▶ WORK REQUEST
If a line in the data below holds the word "budaya", include it in the count. Give only the final number.

▶ GIVEN ENTRIES
::::::::::
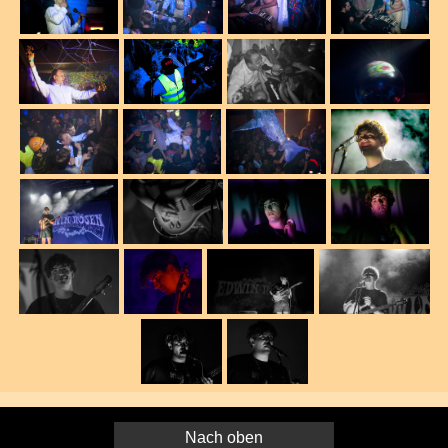
Nach oben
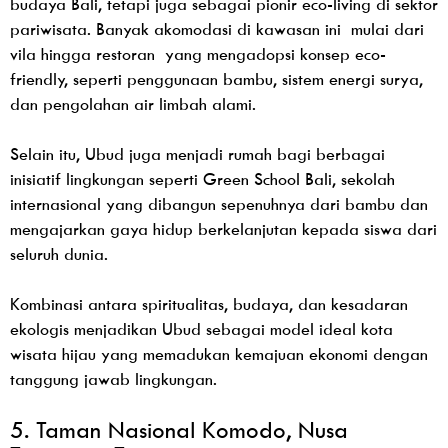
budaya Bali, tetapi juga sebagai pionir eco-living di sektor
pariwisata. Banyak akomodasi di kawasan ini mulai dari
vila hingga restoran yang mengadopsi konsep eco-
friendly, seperti penggunaan bambu, sistem energi surya,
dan pengolahan air limbah alami.
Selain itu, Ubud juga menjadi rumah bagi berbagai
inisiatif lingkungan seperti Green School Bali, sekolah
internasional yang dibangun sepenuhnya dari bambu dan
mengajarkan gaya hidup berkelanjutan kepada siswa dari
seluruh dunia.
Kombinasi antara spiritualitas, budaya, dan kesadaran
ekologis menjadikan Ubud sebagai model ideal kota
wisata hijau yang memadukan kemajuan ekonomi dengan
tanggung jawab lingkungan.
5. Taman Nasional Komodo, Nusa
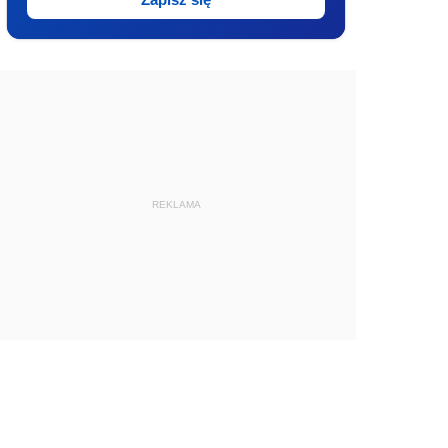
REKLAMA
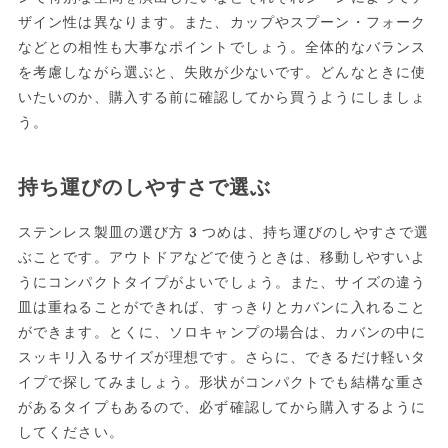
ザイン性は異なります。また、カップやスプーン・フォーク
などとの相性も大事なポイントでしょう。全体的なバランス
を考慮しながら選ぶと、失敗が少ないです。どんなときに使
いたいのか、購入する前に確認してから買うようにしましょ
う。
持ち運びのしやすさで選ぶ
ステンレス製皿の選び方3つめは、持ち運びのしやすさで選
ぶことです。アウトドアなどで使うときは、移動しやすいよ
うにコンパクトタイプがよいでしょう。また、サイズの違う
皿は重ねることができれば、すっきりとカバンに入れること
ができます。とくに、ソロキャンプの場合は、カバンの中に
スッキリ入るサイズが理想です。さらに、できるだけ軽いタ
イプで探してみましょう。形状がコンパクトでも結構な重さ
があるタイプもあるので、必ず確認してから購入するように
してください。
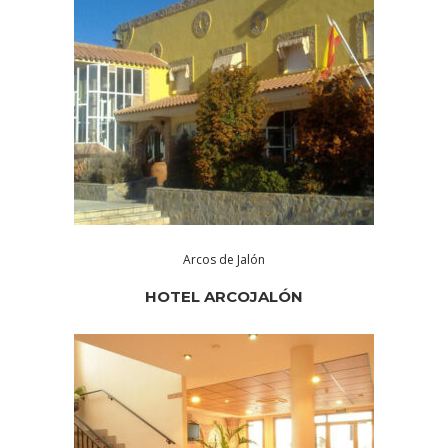
Arcos de Jalón
HOTEL ARCOJALÓN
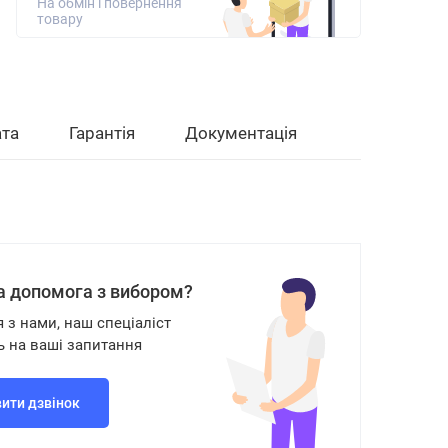
На обмін і повернення
товару
та
Гарантія
Документація
а допомога з вибором?
я з нами, наш спеціаліст
ь на ваші запитання
ити дзвінок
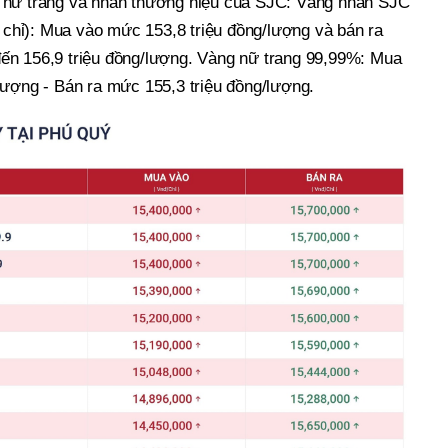
 nữ trang và nhẫn thương hiệu của SJC: Vàng nhẫn SJC
5 chỉ): Mua vào mức 153,8 triệu đồng/lượng và bán ra
ến 156,9 triệu đồng/lượng. Vàng nữ trang 99,99%: Mua
lượng - Bán ra mức 155,3 triệu đồng/lượng.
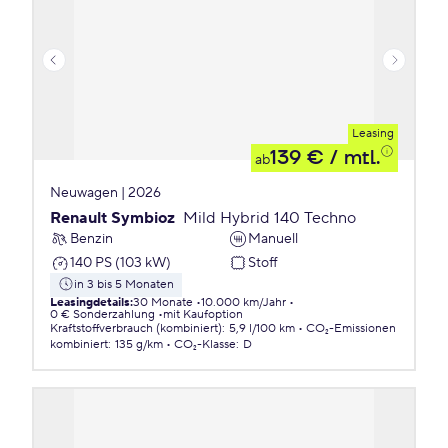
Leasing
139 €
/ mtl.
ab
Neuwagen | 2026
Renault Symbioz
Mild Hybrid 140 Techno
Benzin
Manuell
140 PS (103 kW)
Stoff
in 3 bis 5 Monaten
Leasingdetails
:
30 Monate
10.000 km/Jahr
0 € Sonderzahlung
mit Kaufoption
Kraftstoffverbrauch (kombiniert)
:
5,9 l/100 km
CO₂-Emissionen
kombiniert
:
135 g/km
CO₂-Klasse
:
D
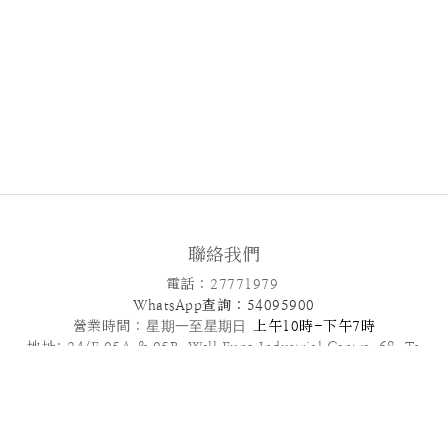
聯絡我們
電話 : 27771979
WhatsApp查詢 : 54095900
營業時間 :
星期一至星期日
上午10時-下午7時
地址: 24/F,05A & 05B ,Well Fung Industrial Centre, 68 Ta
Chuen Ping Street, Kwai Chung, NT
電郵: info@patisseriefrenchangel.com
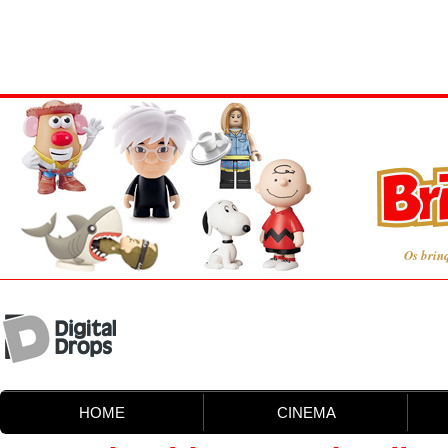
Os brin
HOME
CINEMA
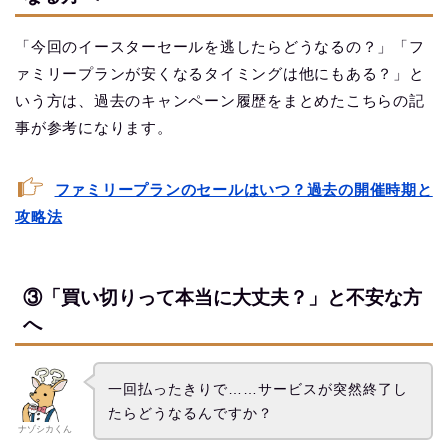
「今回のイースターセールを逃したらどうなるの？」「フ
ァミリープランが安くなるタイミングは他にもある？」と
いう方は、過去のキャンペーン履歴をまとめたこちらの記
事が参考になります。
ファミリープランのセールはいつ？過去の開催時期と
攻略法
③「買い切りって本当に大丈夫？」と不安な方
へ
一回払ったきりで……サービスが突然終了し
たらどうなるんですか？
ナゾシカくん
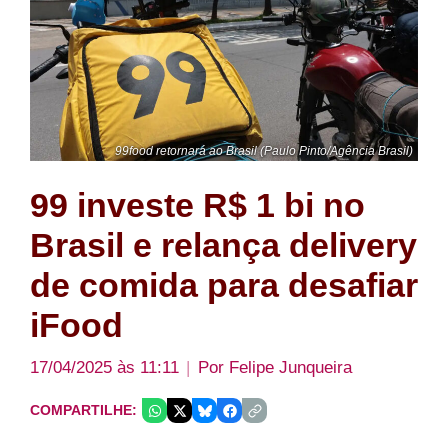
99food retornará ao Brasil (Paulo Pinto/Agência Brasil)
99 investe R$ 1 bi no
Brasil e relança delivery
de comida para desafiar
iFood
17/04/2025 às 11:11
Por
Felipe Junqueira
COMPARTILHE:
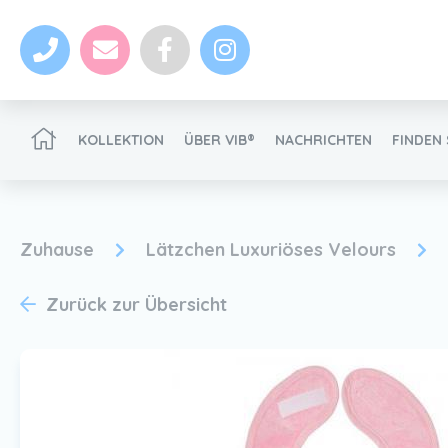
KOLLEKTION
ÜBER VIB®
NACHRICHTEN
FINDEN 
VIB®-Händler werden
Zuhause
Lätzchen Luxuriöses Velours
Zurück zur Übersicht
Nachrichten
VIB®-Händler werden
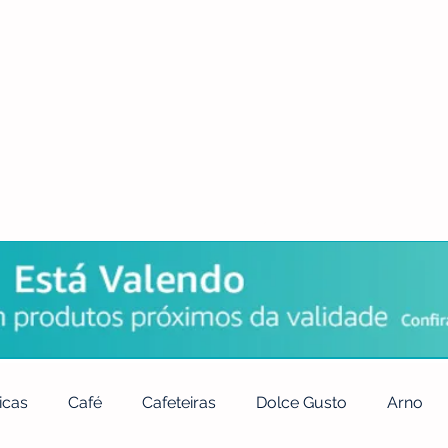
POLÍTICA DE PRIVACIDADE
QUEM SOMOS
CONTATO
icas
Café
Cafeteiras
Dolce Gusto
Arno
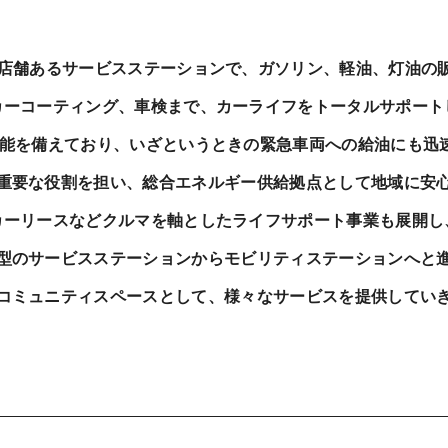
6店舗あるサービスステーションで、ガソリン、軽油、灯油の
カーコーティング、車検まで、カーライフをトータルサポート
機能を備えており、いざというときの緊急車両への給油にも迅
重要な役割を担い、総合エネルギー供給拠点として地域に安
カーリースなどクルマを軸としたライフサポート事業も展開し
型のサービスステーションからモビリティステーションへと
コミュニティスペースとして、様々なサービスを提供してい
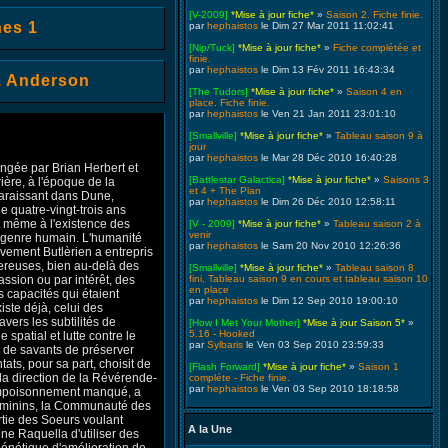
[V-2009]
*Mise à jour fiche*
»
Saison 2. Fiche finie.
es 1
par
hephaistos
le Dim 27 Mar 2011 11:02:41
[Nip/Tuck]
*Mise à jour fiche*
»
Fiche complétée et
finie.
par
hephaistos
le Dim 13 Fév 2011 16:43:34
J. Anderson
[The Tudors]
*Mise à jour fiche*
»
Saison 4 en
place. Fiche finie.
par
hephaistos
le Ven 21 Jan 2011 23:01:10
[Smallville]
*Mise à jour fiche*
»
Tableau saison 9 à
jour
par
hephaistos
le Mar 28 Déc 2010 16:40:28
ngée par Brian Herbert et
[Battlestar Galactica]
*Mise à jour fiche*
»
Saisons 3
ière, à l'époque de la
et 4 + The Plan
paraissant dans Dune,
par
hephaistos
le Dim 26 Déc 2010 12:58:11
ue quatre-vingt-trois ans
et même à l'existence des
[V - 2009]
*Mise à jour fiche*
»
Tableau saison 2 à
venir
 genre humain. L'humanité
par
hephaistos
le Sam 20 Nov 2010 12:26:36
uvement Butlèrien a entrepris
ereuses, bien au-delà des
[Smallville]
*Mise à jour fiche*
»
Tableau saison 8
ssion ou par intérêt, des
fini, Tableau saison 9 en cours et tableau saison 10
en place
 capacités qui étaient
par
hephaistos
le Dim 12 Sep 2010 19:00:10
ste déjà, celui des
avers les subtilités de
[How I Met Your Mother]
*Mise à jour Saison 5*
»
5.16 - Hooked
spatial et lutte contre le
par
Sylbaris
le Ven 03 Sep 2010 23:59:33
 de savants de préserver
tats, pour sa part, choisit de
[Flash Forward]
*Mise à jour fiche*
»
Saison 1
la direction de la Révérende-
compléte - Fiche finie.
par
hephaistos
le Ven 03 Sep 2010 18:18:58
 empoisonnement manqué, a
féminins, la Communauté des
rtie des Soeurs voulant
A la Une
ne Raquella d'utiliser des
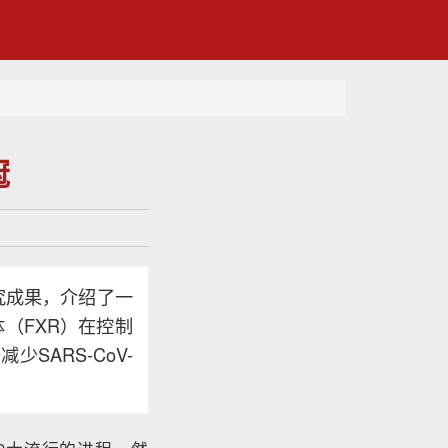
冠
新研究成果，介绍了一
体（FXR）在控制
SARS-CoV-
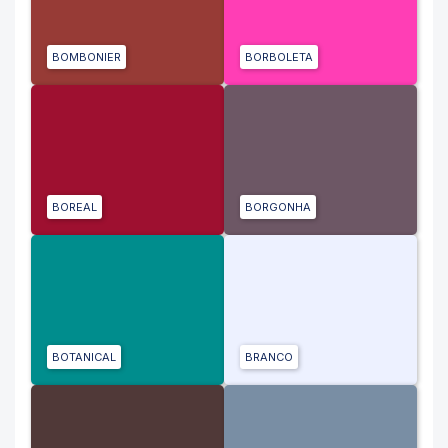
BOMBONIER
BORBOLETA
BOREAL
BORGONHA
BOTANICAL
BRANCO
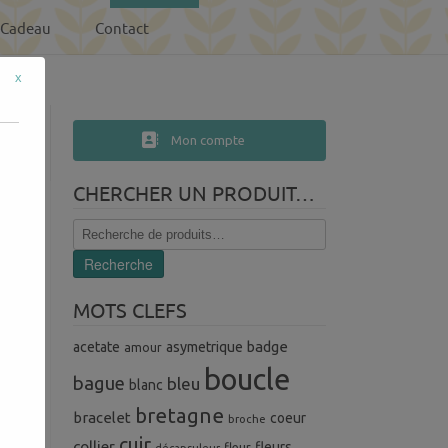
-Cadeau
Contact
x
Mon compte
CHERCHER UN PRODUIT…
Recherche
pour :
Recherche
MOTS CLEFS
badge
acetate
asymetrique
amour
boucle
bague
bleu
blanc
bretagne
bracelet
coeur
broche
cuir
collier
fleurs
fleur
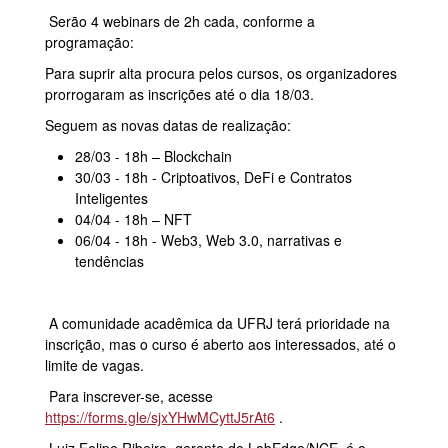
Serão 4 webinars de 2h cada, conforme a
programação:
Para suprir alta procura pelos cursos, os organizadores
prorrogaram as inscrições até o dia 18/03.
Seguem as novas datas de realização:
28/03 - 18h – Blockchain
30/03 - 18h - Criptoativos, DeFi e Contratos
Inteligentes
04/04 - 18h – NFT
06/04 - 18h - Web3, Web 3.0, narrativas e
tendências
A comunidade acadêmica da UFRJ terá prioridade na
inscrição, mas o curso é aberto aos interessados, até o
limite de vagas.
Para inscrever-se, acesse
https://forms.gle/sjxYHwMCyttJ5rAt6
.
Luiz Felipe Ribeiro, gerente do LabEdge/NCE, é o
::::::::::
▶ EXPECTED OUTPUT
2